# [YOUR GOAL]
Without including any pictures, copy every line below exactly.

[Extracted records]
--- START ---

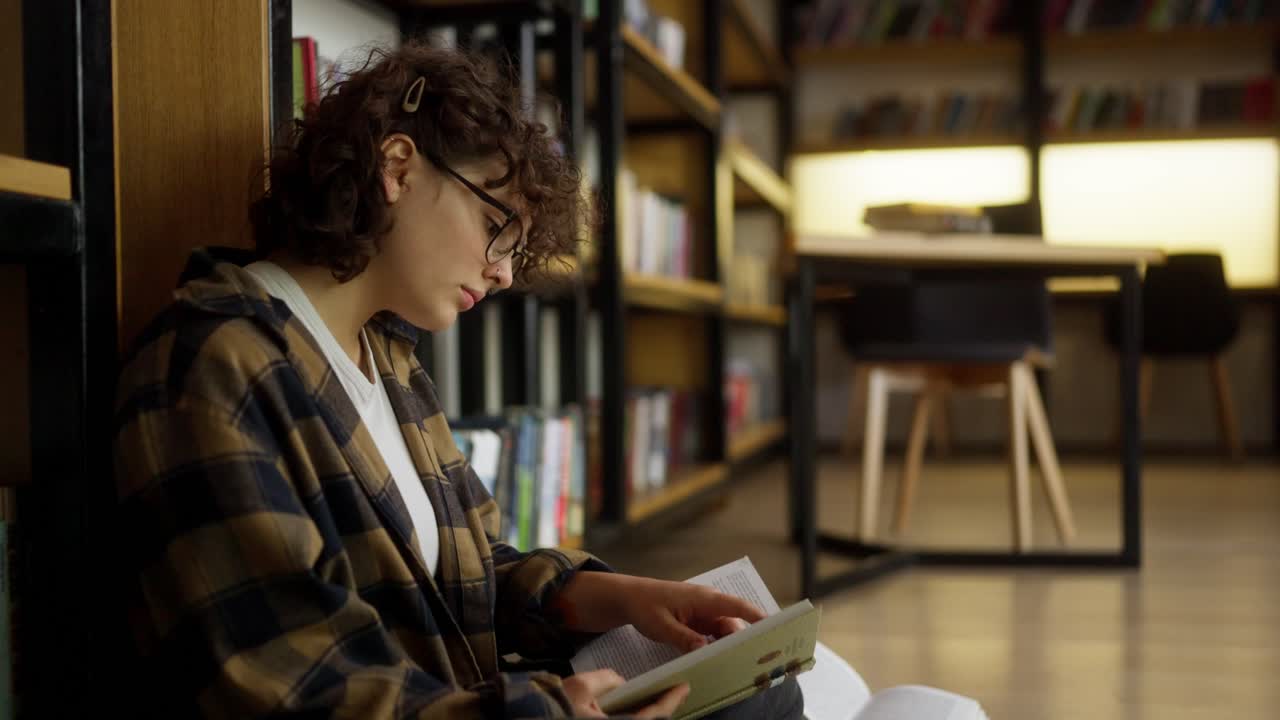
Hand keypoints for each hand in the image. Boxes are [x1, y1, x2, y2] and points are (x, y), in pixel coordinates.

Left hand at [551, 572, 764, 651]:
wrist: (629, 598)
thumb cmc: (645, 605)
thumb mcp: (661, 625)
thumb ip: (683, 637)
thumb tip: (704, 649)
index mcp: (703, 598)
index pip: (736, 605)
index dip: (756, 616)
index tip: (773, 627)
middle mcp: (708, 604)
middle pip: (734, 623)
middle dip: (745, 639)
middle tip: (754, 658)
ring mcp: (704, 614)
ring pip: (725, 632)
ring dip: (730, 646)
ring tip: (738, 664)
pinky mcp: (698, 623)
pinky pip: (714, 636)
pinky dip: (717, 647)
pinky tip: (717, 661)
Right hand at [563, 669, 689, 717]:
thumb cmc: (554, 708)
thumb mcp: (581, 686)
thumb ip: (607, 680)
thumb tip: (621, 682)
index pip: (655, 715)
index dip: (671, 700)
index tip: (684, 687)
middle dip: (663, 710)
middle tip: (673, 694)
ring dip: (649, 715)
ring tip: (656, 701)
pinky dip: (634, 718)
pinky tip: (634, 709)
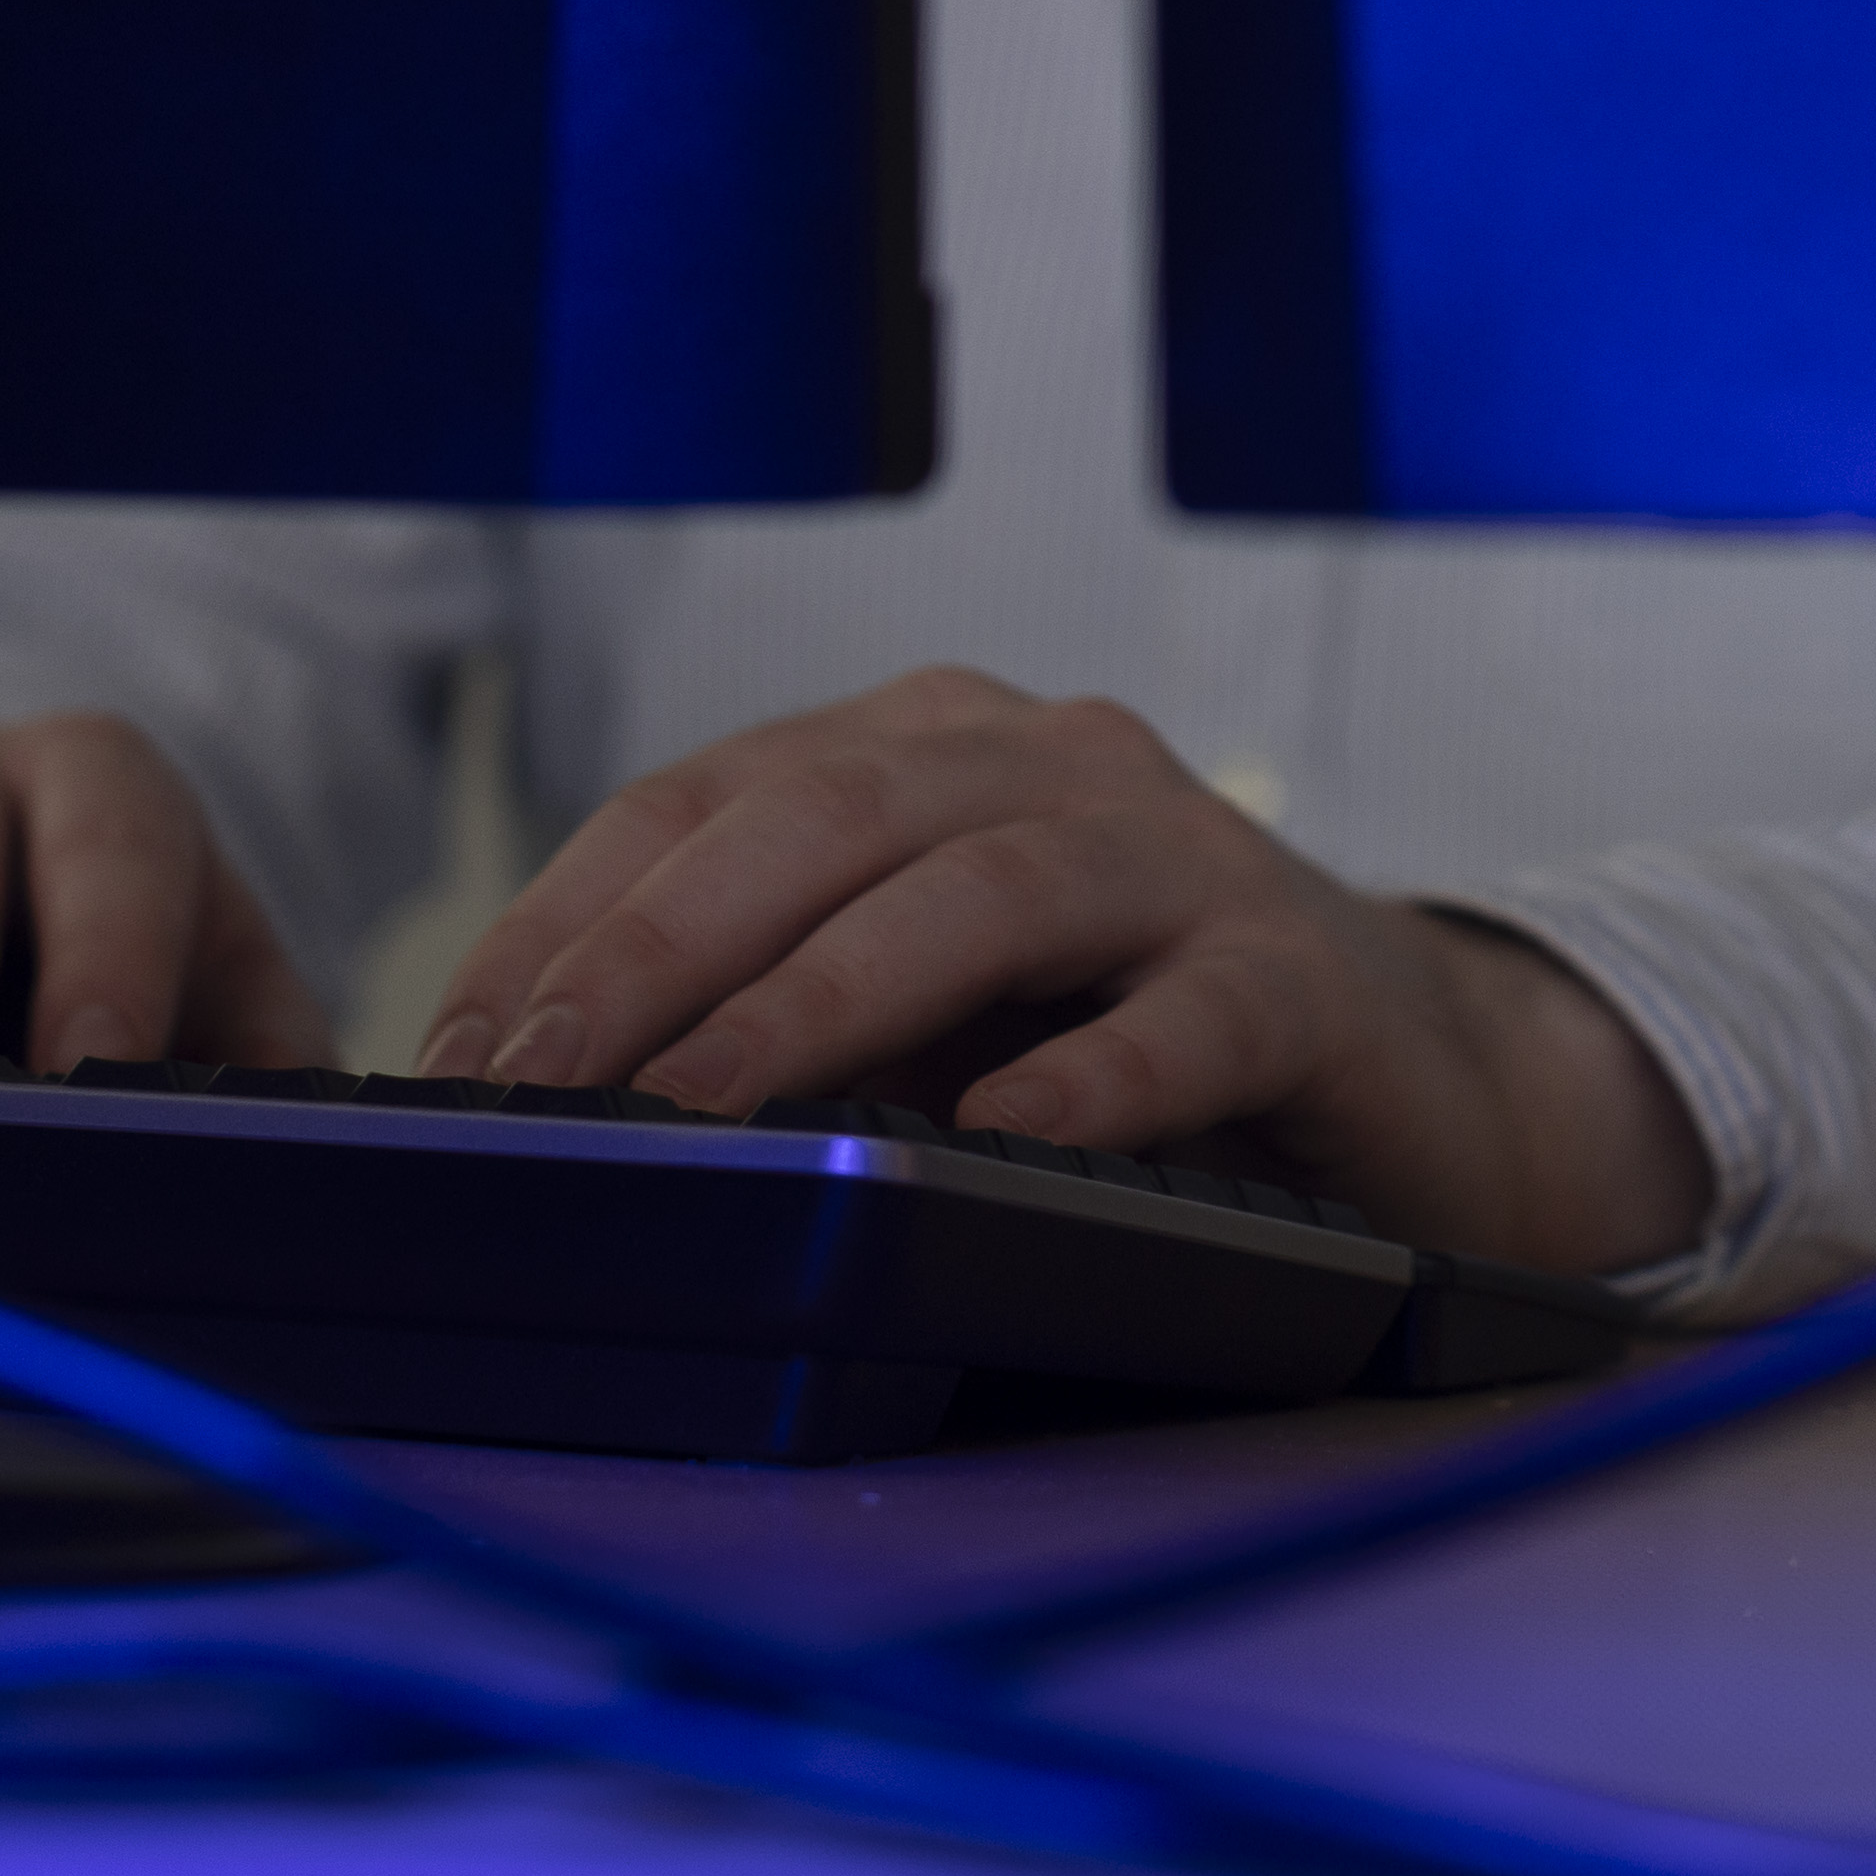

--- END ---

# [WRITTEN SOLUTION]
Hand keypoints for each hand in the image. Boxes are [x1, y1, x2, y2] and points are (x, y), in pixel coordinates.

Left hand at [551, 572, 764, 651]:
wrist: (629, 598)
thumb cmc: (645, 605)
thumb mcp: (661, 625)
thumb ip: (683, 637)
thumb tip: (704, 649)
index mcp: (703, 598)
index pip: (736, 605)
index dip: (756, 616)
index tip: (773, 627)
middle mcp: (708, 604)
middle pip: (734, 623)
middle dip: (745, 639)
middle tip: (754, 658)
ring mcp: (704, 614)
ring pip: (725, 632)
ring dip: (730, 646)
ring tip: (738, 664)
pinky mcp: (698, 623)
pinky pip: (714, 636)
pinky dip: (717, 647)
pinky tip: (717, 661)
Right hand at [563, 669, 689, 717]:
thumb cmc: (554, 708)
thumb mcp: (581, 686)
thumb ip: (607, 680)
thumb tip: (621, 682)
index pip: (655, 715)
index dip: (671, 700)
index tip: (684, 687)
middle dip: (663, 710)
middle tip: (673, 694)
ring dip: (649, 715)
ring tip: (656, 701)
pinky dip: (634, 718)
pinky tip: (634, 709)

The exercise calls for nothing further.